This exercise requires an exact output of the listing, images omitted.
::: Record set
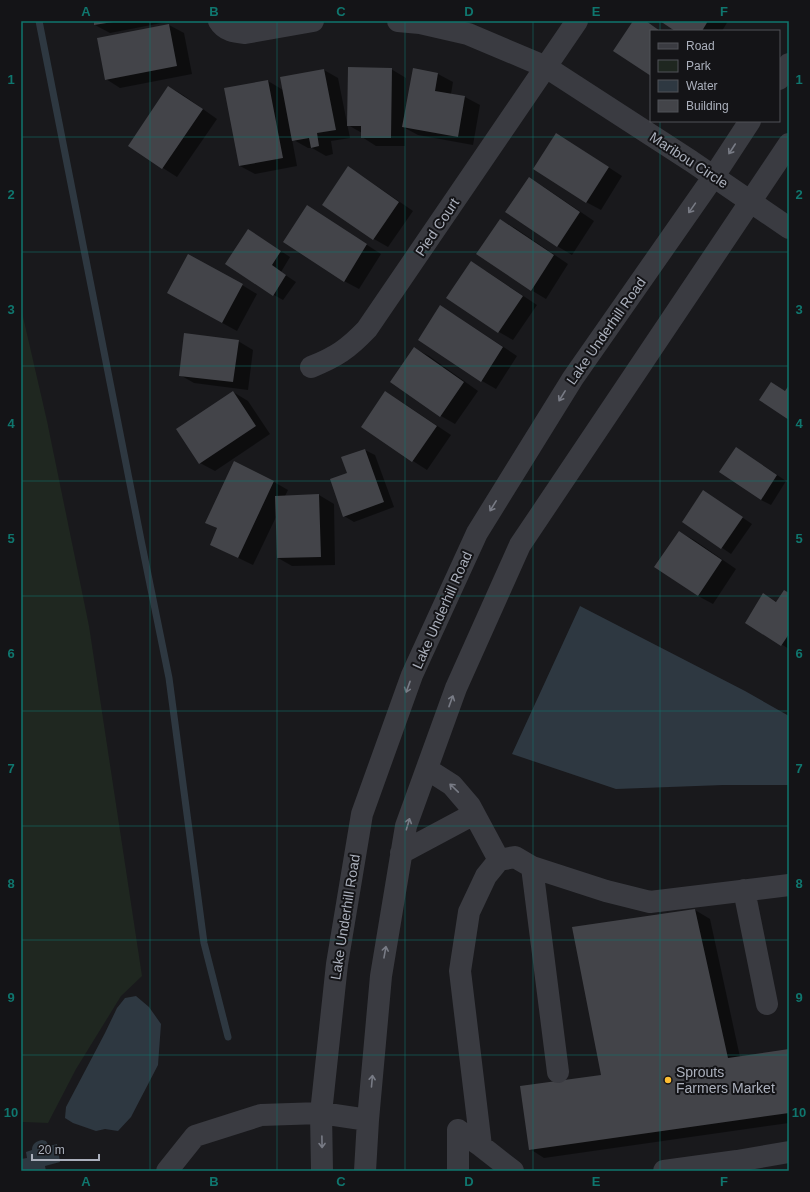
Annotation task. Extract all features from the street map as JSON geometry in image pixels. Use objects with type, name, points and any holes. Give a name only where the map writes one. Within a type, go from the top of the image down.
[{"type":"street","points":[[219,21],[227,29],[236,32],[245,32],[312,21]]},
{"type":"street","name":"Maribou Circle","points":[[398,21],[420,23],[468,34],[546,67],[714,176],[789,228]]},
{"type":"street","points":[[546,67],[577,21]]},
{"type":"street","points":[[780,78],[789,64]]},
{"type":"street","name":"Pied Court","points":[[311,367],[338,355],[354,343],[367,329],[546,67]]},
{"type":"street","name":"Lake Underhill Road","points":[[322,1171],[321,1113],[337,964],[362,814],[412,676],[477,533],[573,378],[714,176],[749,122]]},
{"type":"street","points":[[365,1171],[380,976],[406,826],[456,688],[520,545],[789,144]]},
{"type":"street","points":[[427,770],[452,785],[470,806],[498,860]]},
{"type":"street","points":[[402,853],[474,814]]},
{"type":"street","points":[[481,1146],[460,971],[469,912],[486,876],[498,860],[515,857],[532,867],[606,891],[650,902],[789,885]]},
{"type":"street","points":[[532,867],[558,1072]]},
{"type":"street","points":[[744,890],[767,1004]]},
{"type":"street","points":[[167,1171],[195,1136],[261,1115],[321,1113],[368,1120]]},
{"type":"street","points":[[458,1171],[458,1130],[513,1171]]},
{"type":"street","points":[[664,1171],[789,1152]]},
{"type":"green space","points":[[21,308],[47,421],[89,626],[142,976],[121,996],[76,1069],[48,1123],[23,1122],[21,1124]]},
{"type":"water","points":[[580,606],[745,691],[789,716],[789,785],[723,785],[616,789],[512,754]]},
{"type":"water","points":[[136,996],[149,1007],[161,1024],[158,1065],[131,1117],[118,1131],[105,1129],[96,1131],[73,1123],[65,1118],[66,1107],[117,1008],[125,998]]},
{"type":"water","points":[[42,1140],[46,1141],[49,1146],[57,1144],[60,1162],[45,1166],[46,1171],[21,1171],[21,1159],[27,1158],[26,1152],[32,1150],[35,1143]]},
{"type":"building","points":[[94,21],[113,21],[113,22],[94,25]]},
{"type":"building","points":[[633,21],[646,21],[659,30],[650,30],[650,75],[613,51]]},
{"type":"building","points":[[660,21],[708,21],[703,30],[674,30]]},
{"type":"building","points":[[169,24],[177,66],[105,80],[97,38]]},
{"type":"building","points":[[348,67],[392,68],[391,138],[361,138],[361,126],[347,126]]},
{"type":"building","points":[[413,68],[438,73],[435,91],[465,96],[458,137],[402,127]]},
{"type":"building","points":[[324,69],[336,130],[317,133],[319,146],[311,148],[309,138],[292,141],[280,77]]},
{"type":"building","points":[[268,80],[283,158],[239,166],[224,88]]},
{"type":"building","points":[[168,86],[203,109],[162,169],[128,146]]},
{"type":"building","points":[[556,133],[609,167],[586,203],[533,169]]},
{"type":"building","points":[[348,166],[399,202],[373,240],[322,205]]},
{"type":"building","points":[[529,177],[580,212],[557,247],[505,212]]},
{"type":"building","points":[[307,205],[367,244],[344,282],[283,242]]},
{"type":"building","points":[[500,219],[554,255],[531,291],[476,254]]},
{"type":"building","points":[[248,229],[281,251],[272,265],[286,275],[273,296],[225,264]]},
{"type":"building","points":[[188,254],[243,284],[222,323],[167,293]]},
{"type":"building","points":[[471,261],[523,296],[498,333],[446,298]]},
{"type":"building","points":[[440,305],[503,347],[481,382],[418,340]]},
{"type":"building","points":[[184,333],[239,340],[233,382],[179,376]]},
{"type":"building","points":[[414,347],[464,382],[440,417],[390,382]]},
{"type":"building","points":[[771,382],[785,391],[789,385],[789,420],[759,400]]},
{"type":"building","points":[[233,391],[256,426],[199,464],[176,429]]},
{"type":"building","points":[[385,391],[437,426],[412,462],[361,427]]},
{"type":"building","points":[[736,447],[777,475],[761,500],[719,472]]},
{"type":"building","points":[[365,449],[384,502],[343,517],[330,479],[347,473],[341,457]]},
{"type":"building","points":[[234,461],[274,481],[238,558],[210,545],[217,528],[205,523]]},
{"type":"building","points":[[703,490],[743,517],[721,549],[682,522]]},
{"type":"building","points":[[319,494],[321,557],[277,558],[275,496]]},
{"type":"building","points":[[679,531],[722,560],[698,596],[654,567]]},
{"type":"building","points":[[784,590],[789,593],[789,634],[781,646],[745,623],[763,593],[776,602]]},
{"type":"building","points":[[695,909],[728,1058],[789,1049],[789,1113],[529,1150],[520,1086],[601,1075],[572,927]]},
{"type":"waterway","points":[[39,21],[169,678],[204,943],[228,1037]]},
{"type":"place","name":"Sprouts Farmers Market","points":[[668,1080]]}]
::::::
__Result below__.
Annotation task. Extract all features from the street map as JSON geometry in image pixels. Use objects with type, name, points and any holes. Give a name only where the map writes one. Within a type, go from the top of the image down.
[{"type":"street","points":[[219,21],[227,29],[236,32],[245,32],[312,21]]},
{"type":"street","name":"Maribou Circle","points":[[398,21],[420,23],[468,34],[546,67],[714,176],[789,228]]},
{"type":"street","points":[[546,67],[577,21]]},
{"type":"street","points":[[780,78],[789,64]]},
{"type":"street","name":"Pied Court","points":[[311,367],[338,355],[354,343],[367,329],[546,67]]},
{"type":"street","name":"Lake Underhill Road","points":[[322,1171],[321,1113],[337,964],[362,814],[412,676],[477,533],[573,378],[714,176],[749,122]]},
{"type":"street","points":[[365,1171],[380,976],[406,826],[456,688],[520,545],[789,144]]},
{"type":"street","points":[[427,770],[452,785],[470,806],[498,860]]},
{"type":"street","points":[[402,853],[474,814]]},
{"type":"street","points":[[481,1146],[460,971],[469,912],[486,876],[498,860],[515,857],[532,867],[606,891],[650,902],[789,885]]},
{"type":"street","points":[[532,867],[558,1072]]},
{"type":"street","points":[[744,890],[767,1004]]},
{"type":"street","points":[[167,1171],[195,1136],[261,1115],[321,1113],[368,1120]]},
{"type":"street","points":[[458,1171],[458,1130],[513,1171]]},
{"type":"street","points":[[664,1171],[789,1152]]},
{"type":"green space","points":[[21,308],[47,421],[89,626],[142,976],[121,996],[76,1069],[48,1123],[23,1122],[21,1124]]},
{"type":"water","points":[[580,606],[745,691],[789,716],[789,785],[723,785],[616,789],[512,754]]},
{"type":"water","points":[[136,996],[149,1007],[161,1024],[158,1065],[131,1117],[118,1131],[105,1129],[96,1131],[73,1123],[65,1118],[66,1107],[117,1008],[125,998]]},
{"type":"water","points":[[42,1140],[46,1141],[49,1146],[57,1144],[60,1162],[45,1166],[46,1171],[21,1171],[21,1159],[27,1158],[26,1152],[32,1150],[35,1143]]},
{"type":"building","points":[[94,21],[113,21],[113,22],[94,25]]},
{"type":"building","points":[[633,21],[646,21],[659,30],[650,30],[650,75],[613,51]]},
{"type":"building","points":[[660,21],[708,21],[703,30],[674,30]]},
{"type":"building","points":[[169,24],[177,66],[105,80],[97,38]]},
{"type":"building","points":[[348,67],[392,68],[391,138],[361,138],[361,126],[347,126]]},
{"type":"building","points":[[413,68],[438,73],[435,91],[465,96],[458,137],[402,127]]},
{"type":"building","points":[[324,69],[336,130],[317,133],[319,146],[311,148],[309,138],[292,141],[280,77]]},
{"type":"building","points":[[268,80],[283,158],[239,166],[224,88]]},
{"type":"building","points":[[168,86],[203,109],[162,169],[128,146]]},
{"type":"building","points":[[556,133],[609,167],[586,203],[533,169]]},
{"type":"building","points":[[348,166],[399,202],[373,240],[322,205]]},
{"type":"building","points":[[529,177],[580,212],[557,247],[505,212]]},
{"type":"building","points":[[307,205],[367,244],[344,282],[283,242]]},
{"type":"building","points":[[500,219],[554,255],[531,291],[476,254]]},
{"type":"building","points":[[248,229],[281,251],[272,265],[286,275],[273,296],[225,264]]},
{"type":"building","points":[[188,254],[243,284],[222,323],[167,293]]},
{"type":"building","points":[[471,261],[523,296],[498,333],[446,298]]},
{"type":"building","points":[[440,305],[503,347],[481,382],[418,340]]},
{"type":"building","points":[[184,333],[239,340],[233,382],[179,376]]},
{"type":"building","points":[[414,347],[464,382],[440,417],[390,382]]},
{"type":"building","points":[[771,382],[785,391],[789,385],[789,420],[759,400]]},
{"type":"building","points":[[233,391],[256,426],[199,464],[176,429]]},
{"type":"building","points":[[385,391],[437,426],[412,462],[361,427]]},
{"type":"building","points":[[736,447],[777,475],[761,500],[719,472]]},
{"type":"building","points":[[365,449],[384,502],[343,517],[330,479],[347,473],[341,457]]},
{"type":"building","points":[[234,461],[274,481],[238,558],[210,545],[217,528],[205,523]]},
{"type":"building","points":[[703,490],[743,517],[721,549],[682,522]]},
{"type":"building","points":[[319,494],[321,557],[277,558],[275,496]]},
{"type":"building","points":[[679,531],[722,560],[698,596],[654,567]]},
{"type":"building","points":[[784,590],[789,593],[789,634],[781,646],[745,623],[763,593],[776,602]]},
{"type":"building","points":[[695,909],[728,1058],[789,1049],[789,1113],[529,1150],[520,1086],[601,1075],[572,927]]},
{"type":"waterway","points":[[39,21],[169,678],[204,943],[228,1037]]},
{"type":"place","name":"Sprouts Farmers Market","points":[[668,1080]]}]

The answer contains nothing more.